Forging a Path: Causal Inference and Data Science for Improved Policy

In the evolving landscape of statistical, econometric, and data science advancements, a significant number of innovative methodologies remain untapped by applied research. There is a disconnect between cutting-edge statistical tools and applied research questions addressing societies’ most pressing concerns.

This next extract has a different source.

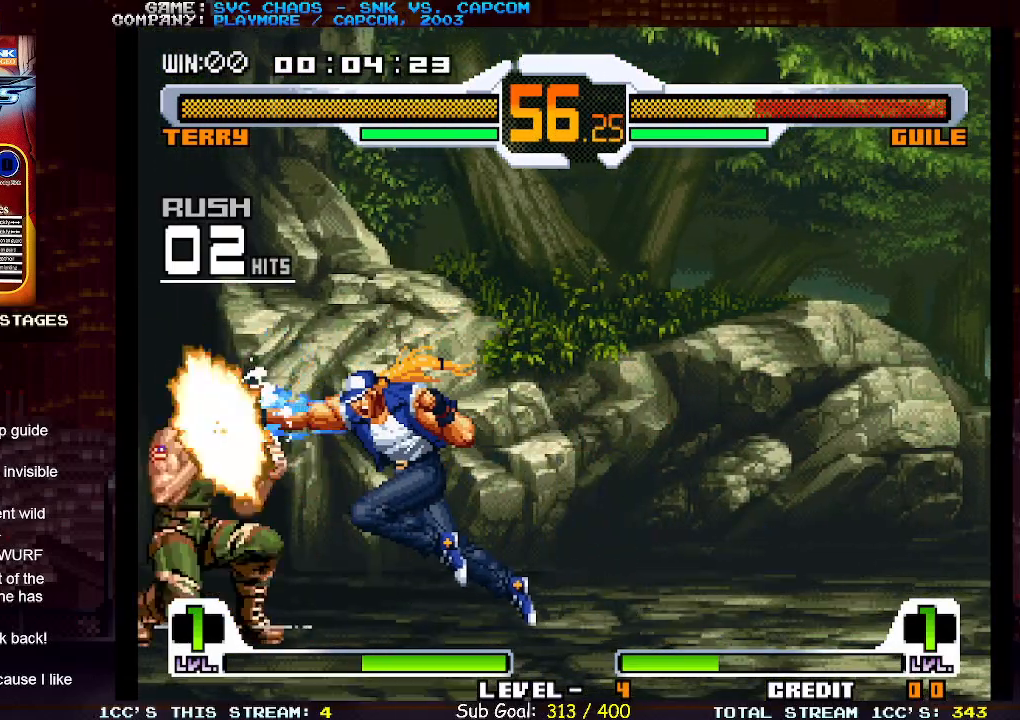
{"buttons": [], "left_stick": "left", "events": [[450, "left_stick", "left"]]}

This workshop seeks to address this gap and establish research collaboration between data scientists, experts in the causal inference literature, and applied researchers who better understand the empirical contexts, objectives, and challenges faced by policymakers. Our proposed program will facilitate a cross-disciplinary exchange, where applied researchers from different disciplines can present their research questions and methodological issues. In turn, both data science and causality researchers can guide discussions on new and existing methods while promoting their research agendas. Join us in this endeavour to foster collaborative exploration, amplifying the impact of causal inference and data science research on real-world policy challenges.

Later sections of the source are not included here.